**YOUR TASK:** Provide the number of lines in the entries below containing "right", with no further words.

(Beginning of RAW DATA)

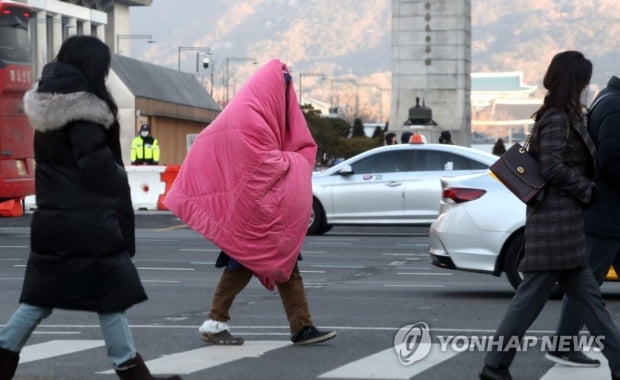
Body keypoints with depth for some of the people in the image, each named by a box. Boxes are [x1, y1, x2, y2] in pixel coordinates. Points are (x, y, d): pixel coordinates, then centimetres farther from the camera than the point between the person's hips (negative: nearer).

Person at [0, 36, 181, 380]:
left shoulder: (49, 110, 12)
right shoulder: (83, 111, -15)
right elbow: (97, 166, -18)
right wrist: (120, 191, -2)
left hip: (52, 216, 9)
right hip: (87, 219, -8)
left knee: (42, 293, 13)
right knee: (110, 291, -1)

(End of RAW DATA)

**FINISHED EXERCISE:** 5